CVE-2018-6340 : What You Need to Know

A vulnerability in HHVM versions 3.30.1, 3.30.0, and 3.27.5 allows for an out-of-bounds read when utilizing the Memcache::getextendedstats function.

Understanding CVE-2018-6340

This CVE affects HHVM, a virtual machine designed for executing programs written in Hack and PHP.

What is CVE-2018-6340?

The vulnerability in HHVM versions 3.30.1, 3.30.0, and 3.27.5 enables an out-of-bounds read by exploiting the Memcache::getextendedstats function. Successful exploitation requires manipulation of memcached server hostnames and/or ports.

The Impact of CVE-2018-6340

This security issue affects all supported versions of HHVM, including 3.30 and 3.27.4 and earlier iterations.

Technical Details of CVE-2018-6340

HHVM vulnerability details and affected systems.

Vulnerability Description

The vulnerability allows an attacker to trigger an out-of-bounds read using the Memcache::getextendedstats function.

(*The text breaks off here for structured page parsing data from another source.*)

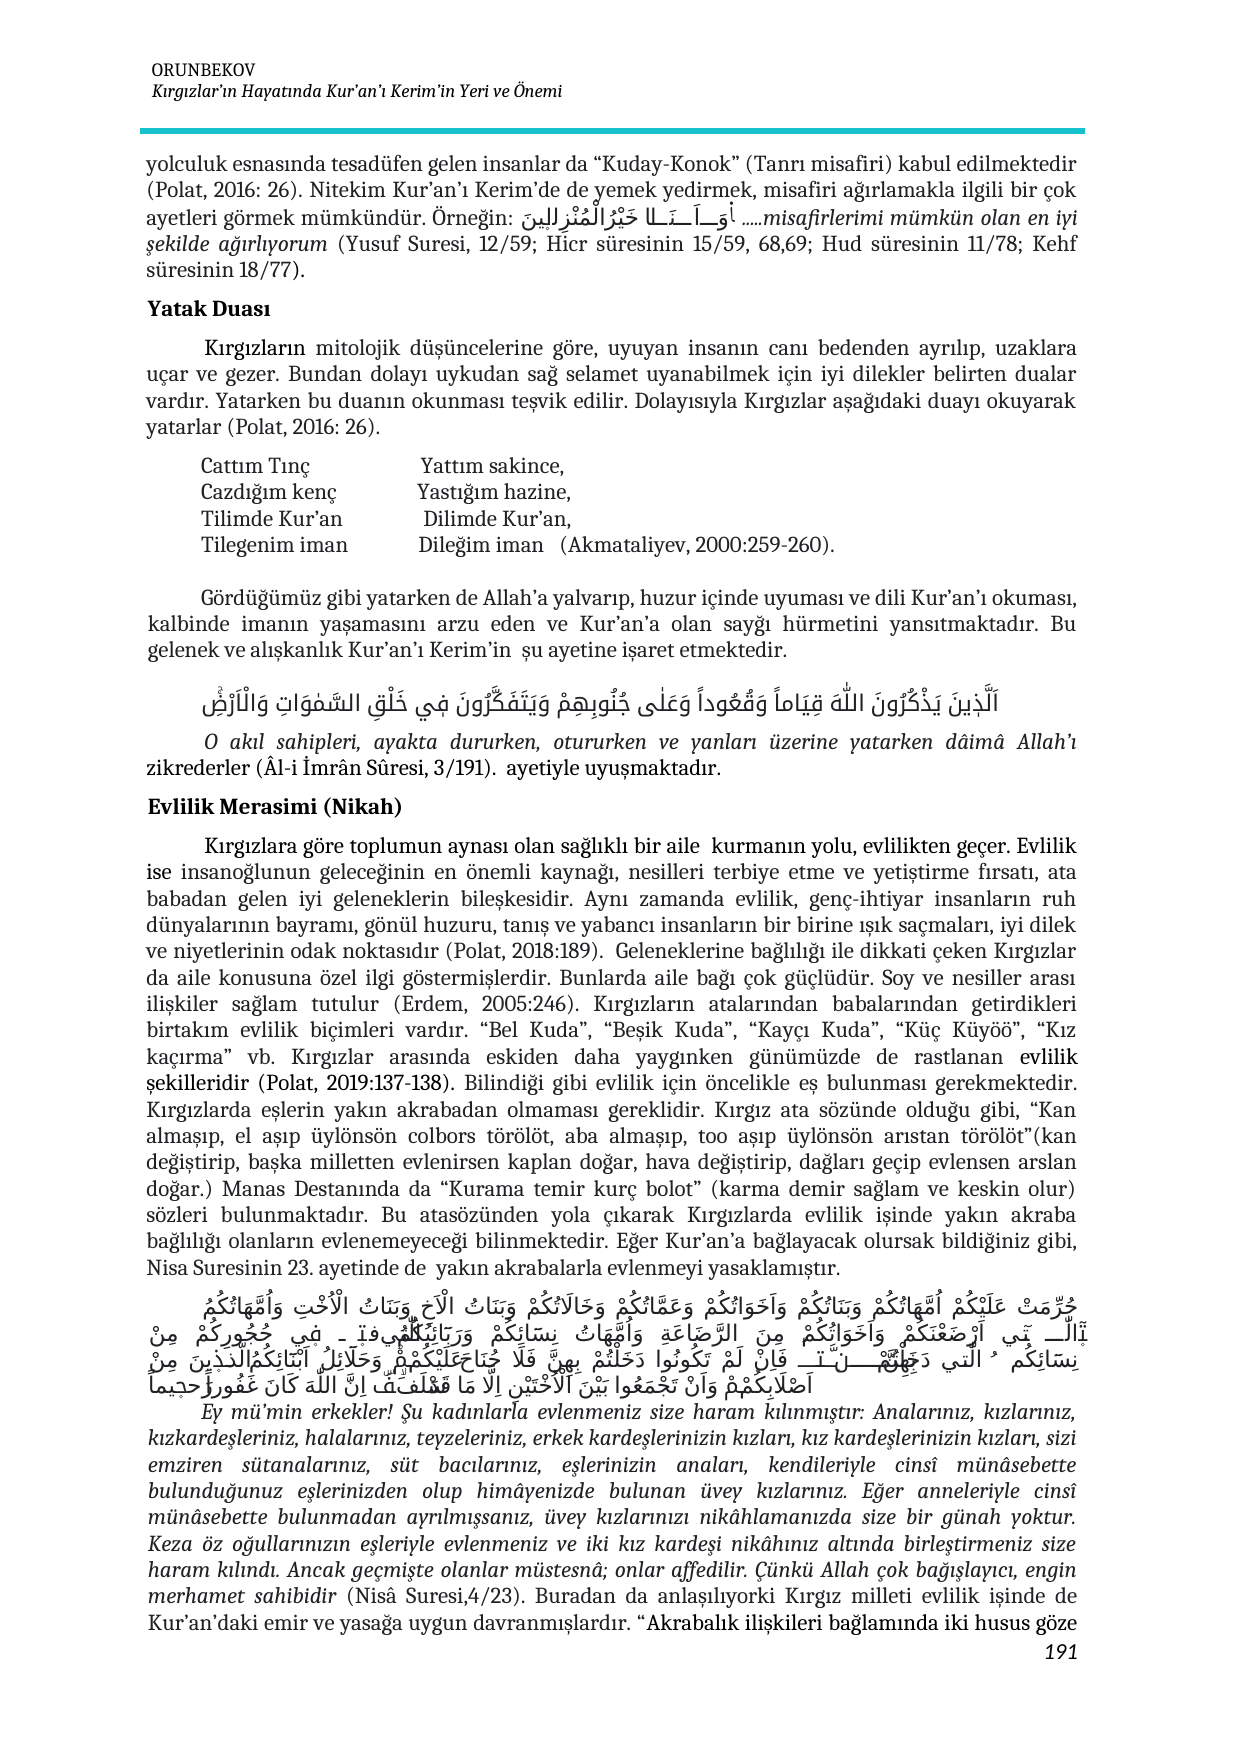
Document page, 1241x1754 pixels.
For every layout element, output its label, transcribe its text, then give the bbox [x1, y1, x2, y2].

text حُرِّمَتْ عَلَيْكُمْ اُمَّهَاتُكُمْ وَبَنَاتُكُمْ وَاَخَوَاتُكُمْ وَعَمَّاتُكُمْ وَخَالَاتُكُمْ وَبَنَاتُ الْاَخِ وَبَنَاتُ الْاُخْتِ وَاُمَّهَاتُكُمُ الّٰت۪ٓي اَرْضَعْنَكُمْ وَاَخَوَاتُكُمْ مِنَ الرَّضَاعَةِ وَاُمَّهَاتُ نِسَٓائِكُمْ وَرَبَٓائِبُكُمُ الّٰت۪ي ف۪ي حُجُورِكُمْ مِنْ نِسَٓائِكُمُ الّٰت۪ي دَخَلْتُمْ بِهِنَّۘ فَاِنْ لَمْ تَكُونُوا دَخَلْتُمْ بِهِنَّ فَلَا جُنَاحَ عَلَيْكُمْۘ وَحَلَٓائِلُ اَبْنَٓائِكُمُ الَّذ۪ينَ مِنْ اَصْلَابِكُمْۙ وَاَنْ تَجْمَعُوا بَيْنَ الْاُخْتَيْنِ اِلَّا مَا قَدْ سَلَفَۜ اِنَّ اللّٰهَ كَانَ غَفُوراً رَح۪يماً [148, 1293, 1078, 1399]
text اَلَّذٖينَ يَذْكُرُونَ اللّٰهَ قِيَاماً وَقُعُوداً وَعَلٰى جُنُوبِهِمْ وَيَتَفَكَّرُونَ فٖي خَلْقِ السَّمٰوَاتِ وَالْاَرْضِۚ [148, 690, 1078, 716]
text Evlilik Merasimi (Nikah) [148, 794, 1078, 820]
text O akıl sahipleri, ayakta dururken, otururken ve yanları üzerine yatarken dâimâ Allah’ı zikrederler (Âl-i İmrân Sûresi, 3/191). ayetiyle uyuşmaktadır. [146, 729, 1078, 781]
text Gördüğümüz gibi yatarken de Allah’a yalvarıp, huzur içinde uyuması ve dili Kur’an’ı okuması, kalbinde imanın yaşamasını arzu eden ve Kur’an’a olan sayğı hürmetini yansıtmaktadır. Bu gelenek ve alışkanlık Kur’an’ı Kerim’in şu ayetine işaret etmektedir. [148, 584, 1078, 663]
text Kırgızlara göre toplumun aynası olan sağlıklı bir aile kurmanın yolu, evlilikten geçer. Evlilik ise insanoğlunun geleceğinin en önemli kaynağı, nesilleri terbiye etme ve yetiştirme fırsatı, ata babadan gelen iyi geleneklerin bileşkesidir. Aynı zamanda evlilik, genç-ihtiyar insanların ruh dünyalarının bayramı, gönül huzuru, tanış ve yabancı insanların bir birine ışık saçmaları, iyi dilek ve niyetlerinin odak noktasıdır (Polat, 2018:189). Geleneklerine bağlılığı ile dikkati çeken Kırgızlar da aile konusuna özel ilgi göstermişlerdir. Bunlarda aile bağı çok güçlüdür. Soy ve nesiller arası ilişkiler sağlam tutulur (Erdem, 2005:246). Kırgızların atalarından babalarından getirdikleri birtakım evlilik biçimleri vardır. “Bel Kuda”, “Beşik Kuda”, “Kayçı Kuda”, “Küç Küyöö”, “Kız kaçırma” vb. Kırgızlar arasında eskiden daha yaygınken günümüzde de rastlanan evlilik şekilleridir (Polat, 2019:137-138). Bilindiği gibi evlilik için öncelikle eş bulunması gerekmektedir. Kırgızlarda eşlerin yakın akrabadan olmaması gereklidir. Kırgız ata sözünde olduğu gibi, “Kan almaşıp, el aşıp üylönsön colbors törölöt, aba almaşıp, too aşıp üylönsön arıstan törölöt”(kan değiştirip, başka milletten evlenirsen kaplan doğar, hava değiştirip, dağları geçip evlensen arslan doğar.) Manas Destanında da “Kurama temir kurç bolot” (karma demir sağlam ve keskin olur) sözleri bulunmaktadır. Bu atasözünden yola çıkarak Kırgızlarda evlilik işinde yakın akraba bağlılığı olanların evlenemeyeceği bilinmektedir. Eğer Kur’an’a bağlayacak olursak bildiğiniz gibi, Nisa Suresinin 23. ayetinde de yakın akrabalarla evlenmeyi yasaklamıştır. [146, 833, 1078, 1281]
text Yatak Duası [148, 296, 1078, 322]
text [146, 151, 1078, 283]
text Tilegenim iman Dileğim iman (Akmataliyev, 2000:259-260). [148, 532, 1078, 558]
text Tilimde Kur’an Dilimde Kur’an, [148, 505, 1078, 532]
text Cazdığım kenç Yastığım hazine, [148, 479, 1078, 505]
text Cattım Tınç Yattım sakince, [148, 453, 1078, 479]
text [148, 1399, 1078, 1636]
text Kırgızların mitolojik düşüncelerine göre, uyuyan insanın canı bedenden ayrılıp, uzaklara uçar ve gezer. Bundan dolayı uykudan sağ selamet uyanabilmek için iyi dilekler belirten dualar vardır. Yatarken bu duanın okunması teşvik edilir. Dolayısıyla Kırgızlar aşağıdaki duayı okuyarak yatarlar (Polat, 2016: 26). [146, 335, 1078, 440]
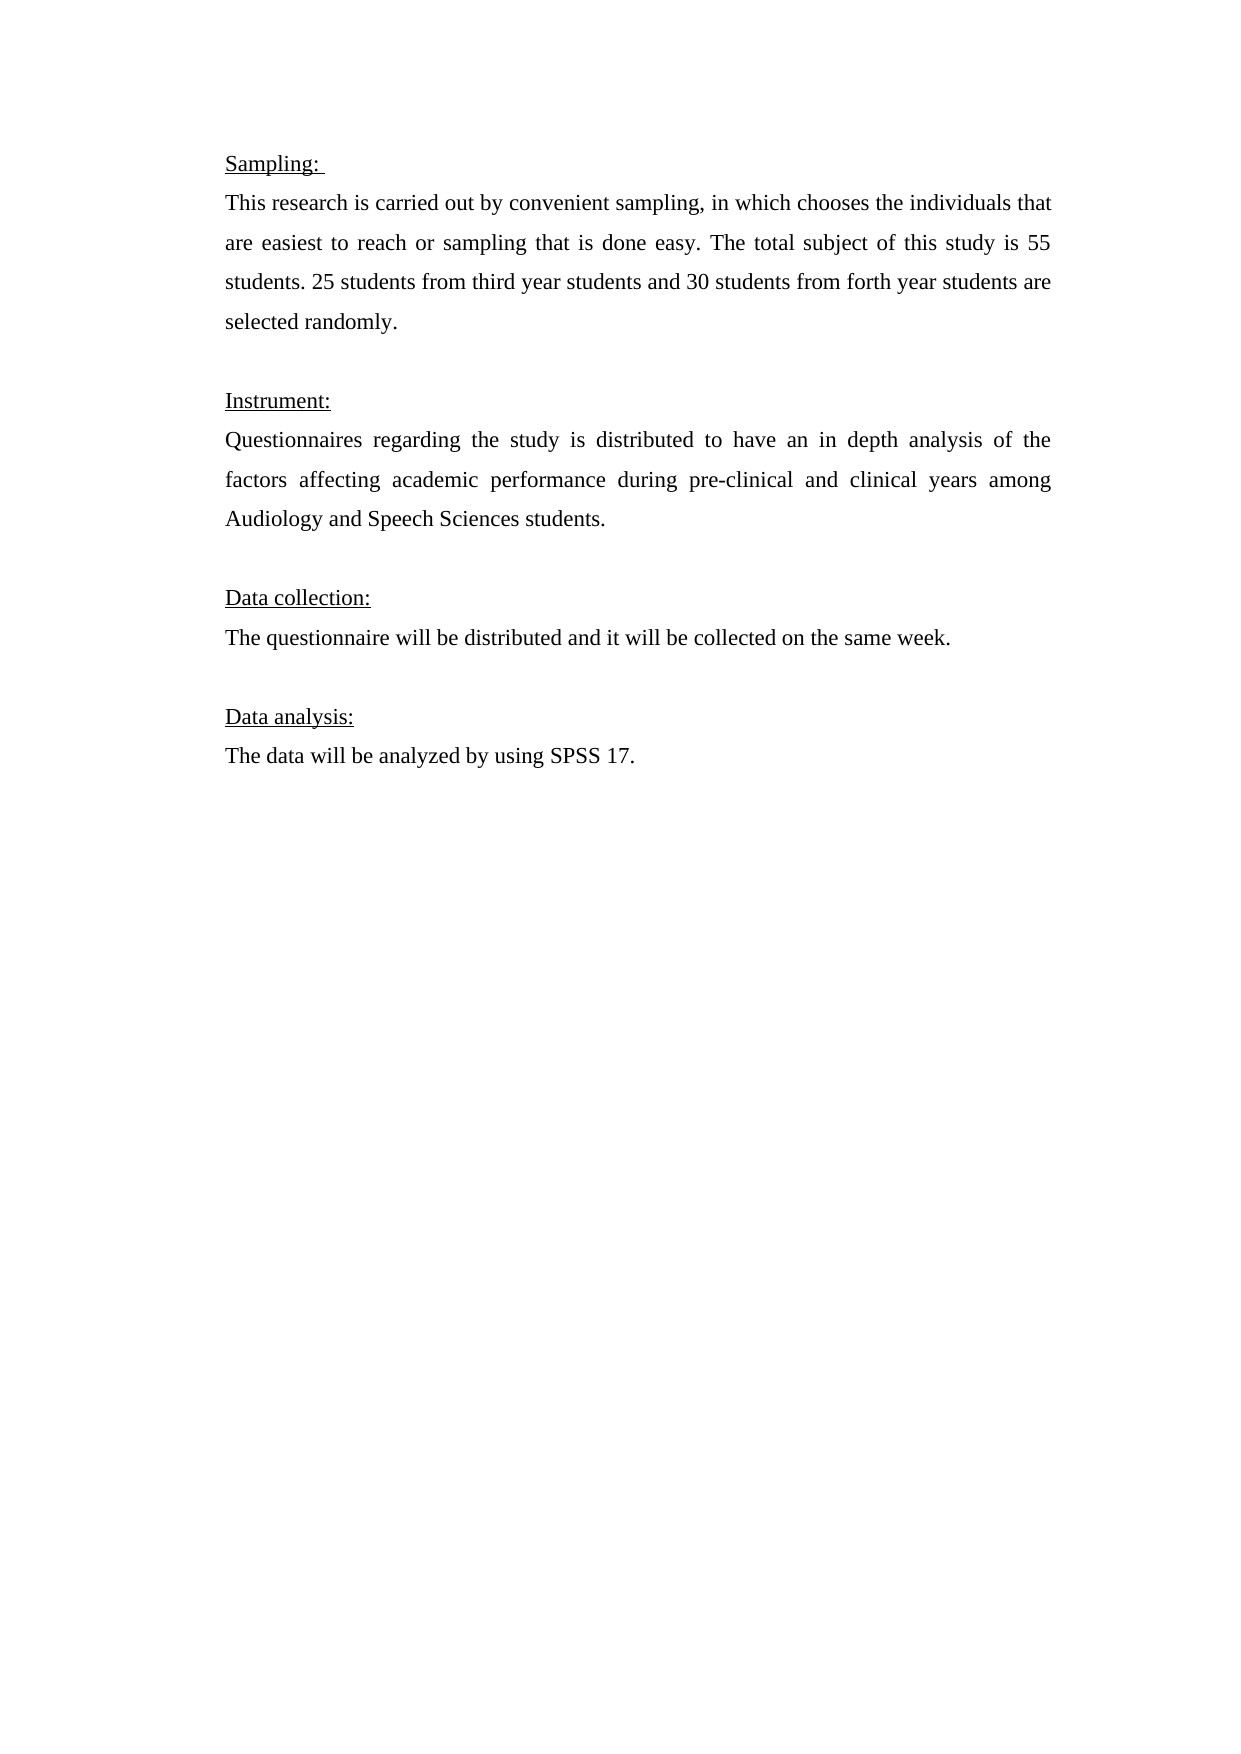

Affected Systems and Versions

Product: HHVM
Vendor: Facebook
Versions Affected: 3.30.1, 3.30.0 (custom), 3.27.5, unspecified custom version less than 3.27.5

Exploitation Mechanism

To exploit this vulnerability, attackers need to manipulate the hostnames and/or ports of the memcached server.

Mitigation and Prevention

Steps to mitigate and prevent exploitation of CVE-2018-6340.

Immediate Steps to Take

Update HHVM to a patched version immediately.
Restrict access to memcached servers to trusted entities.
Monitor network traffic for suspicious activities.

Long-Term Security Practices

Regularly update and patch HHVM to the latest versions.
Implement network segmentation to isolate critical servers.
Conduct regular security audits and penetration testing.

Patching and Updates

Ensure timely application of security patches and updates to HHVM to address this vulnerability.